Page 264 of Obsession

“Tomorrow,” he said, and it took me a while to understand what he meant.

“Why? I need it, I haven’t taken anything since…” he pressed his index finger to my lips to stop me.

“You need to set yourself a schedule and then gradually stop completely. You’re not as addicted as you used to be and it won’t be as hard for you. I’ll give you some tomorrow, but for now you’ll have to make do with these,” he took a pack of cigarettes out of his back pocket.

I pouted immediately, but there was no point in arguing with him. In an hour I would be at a party where I would surely find a joint without his help. Still sulking, I took the pack and the lighter from his hand.

Harris carried on doing what he was doing and returned to his desk, this time pulling out a pair of rubber gloves and a small tube of black ink.

“Harris, what are you doing?”

He didn’t answer, but the corner of his mouth tilted up. I already knew what he was doing, but I wanted to hear him say it.

“Harris, what are you doing?” I repeated, but before he could answer, he pulled a tool out of the drawer that I recognized.

My stomach started to turn when I saw the tattoo machine in his hand.

He came up to me, smiling as he held the machine.

“You’re giving me the tattoo.”

It wasn’t a question, it was a statement.

“Do you want it?” he asked back sensually, stroking my neck with his fingertips.

Did I want it? I had no clue. I knew it would happen sooner or later, but… he had told me that I was different, that he loved me… so I didn’t want to end up marked like the others.

On the other hand, this tattoo meant something to him.

I swallowed and nodded.

“Really?” he smiled, seemingly surprised.

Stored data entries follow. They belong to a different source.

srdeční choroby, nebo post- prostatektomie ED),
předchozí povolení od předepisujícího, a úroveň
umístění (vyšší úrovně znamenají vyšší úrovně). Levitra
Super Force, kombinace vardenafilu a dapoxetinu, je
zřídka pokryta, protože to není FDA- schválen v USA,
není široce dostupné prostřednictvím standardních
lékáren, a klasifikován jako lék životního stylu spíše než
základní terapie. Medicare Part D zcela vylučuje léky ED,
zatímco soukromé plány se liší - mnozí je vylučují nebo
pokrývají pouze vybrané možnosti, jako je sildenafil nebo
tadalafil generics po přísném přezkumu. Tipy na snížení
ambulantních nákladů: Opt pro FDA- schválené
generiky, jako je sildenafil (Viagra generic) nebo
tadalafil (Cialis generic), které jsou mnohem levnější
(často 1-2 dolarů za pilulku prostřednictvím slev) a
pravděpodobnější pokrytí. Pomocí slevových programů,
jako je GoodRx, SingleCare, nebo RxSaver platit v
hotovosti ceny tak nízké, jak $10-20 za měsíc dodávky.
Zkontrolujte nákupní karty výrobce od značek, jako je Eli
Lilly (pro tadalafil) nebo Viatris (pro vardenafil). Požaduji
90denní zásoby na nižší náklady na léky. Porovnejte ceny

“Yes,” I confirmed, surprised at the determination in my tone.

He chuckled as he stroked my cheek and shook his head.

“Get on the mattress, baby,” he said, still grinning, and even though it scared me and I knew that what I wanted wasn’t going to happen, hearing those words from his lips turned me on.

I threw myself down on the mattress and started rubbing my neck with my palm. It was going to hurt. I knew it would.

I expected him to come to me, but he went back to sitting in his chair with his feet crossed on the desk, half-turned to face me while holding the iPad. I wanted to ask him again what he was doing, but that would have been the third time I’d asked him that in the last five minutes.

I lit a cigarette, stressed. The smoke no longer offered the feeling I craved. Harris began to work on the tablet like an expert, not at all like the drunk who’d tattooed me and misplaced three of the feathers on my wings. But wasn’t Harris already familiar with this tattoo? He probably could have done it with his eyes closed.

He handed me the ashtray on the desk.

“How many girls have you tattooed so far?” I asked without thinking first.

He seemed very focused on what he was doing as his hand glided across the screen with ease, drawing something that already seemed far too big for just one letter, but I couldn’t see any of it.

“Fourteen,” he replied, and I gasped.

More than I had thought. So that was that, I would be the fifteenth.

“Have you tattooed all the girls you’ve slept with?”

Where were all these questions coming from? I didn’t want to know the answer. He bit his lip to keep from bursting out laughing.